**Aim**: Extend the mailing-list reply about rsync and the odds of an MD5 hash collision, picking up after its last sentence.

**Article**:

########

That was very good articles. Thank you for enlightening me.

On Thu, Sep 19, 2013 at 01:49:05PM -0500, Matthew Weigel wrote:
> On 09/19/2013 08:46 AM, hru...@gmail.com wrote:
> 
> >From time to time I think I should follow Kenneth Westerbacks
> >recomendation
> >and go to a  math-for-idiots list, for example to Usenet Group
> >"sci.math",
> >and then make a link to this thread in gmane: they will sure
> >admire Marc
> >Espies wisdom and his efforts teaching idiots like me.
> 
> That seems like a useful exercise for you to do.  Like Marc said
> very early on, rsync is based in part on Andrew Tridgell's PhD
> Thesis, "Efficient Algorithms for Sorting and Synchronization."  You
> can find it and read it at
> http://www.samba.org/~tridge/phd_thesis.pdf.
> 
> A little more searching might also lead you to
> http://www.big.info/2013/04/md5-hash-collision-probability-using.html
> which tries to answer your exact question.  It also points at
> http://en.wikipedia.org/wiki/Birthday_attack where you'll see pretty
> much your exact questions answered.  The probability of a collision
> of MD5, a 128-bit hash (used by modern rsync rather than MD4;
> ignoring the 16-bit rolling signature), for 2 4TB files is about
> 10^(-12).

########

**Data listing**:
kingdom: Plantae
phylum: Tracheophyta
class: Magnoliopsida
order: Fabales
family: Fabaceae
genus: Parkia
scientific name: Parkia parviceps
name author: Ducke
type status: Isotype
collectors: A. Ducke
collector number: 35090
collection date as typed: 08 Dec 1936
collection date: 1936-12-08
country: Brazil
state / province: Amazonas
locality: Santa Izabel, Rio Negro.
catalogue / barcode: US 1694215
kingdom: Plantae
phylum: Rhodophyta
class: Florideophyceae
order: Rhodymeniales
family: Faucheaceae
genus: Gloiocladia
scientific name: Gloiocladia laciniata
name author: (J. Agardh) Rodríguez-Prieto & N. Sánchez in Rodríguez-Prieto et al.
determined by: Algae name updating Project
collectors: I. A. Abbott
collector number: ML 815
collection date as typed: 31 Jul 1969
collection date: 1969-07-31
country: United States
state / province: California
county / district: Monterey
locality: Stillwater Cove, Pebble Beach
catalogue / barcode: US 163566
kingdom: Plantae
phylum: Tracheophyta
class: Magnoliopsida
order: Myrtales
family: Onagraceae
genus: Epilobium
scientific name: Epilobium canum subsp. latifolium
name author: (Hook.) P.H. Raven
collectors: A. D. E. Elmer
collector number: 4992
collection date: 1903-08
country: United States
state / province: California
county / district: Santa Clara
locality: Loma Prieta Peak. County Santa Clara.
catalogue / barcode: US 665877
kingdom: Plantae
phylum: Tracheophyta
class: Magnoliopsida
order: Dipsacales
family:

########

**Written answer**:
> 
> That's approximately on par with the likelihood of the hard drive
> reading a bit wrong after you're done using rsync (per Christian
> Weisberger). However, that's ignoring the rolling signature.  In
> fact, you need to have both the rolling signature (16 bits) *and*
> the MD5 hash match at the same time.  The probability of both
> combined is right about 10^(-15) of a hard drive read error.
> 
> That is all of the math.  The references and documents are right
> there.  If you are still worried about it, you are trolling either
> misc@ or yourself or both.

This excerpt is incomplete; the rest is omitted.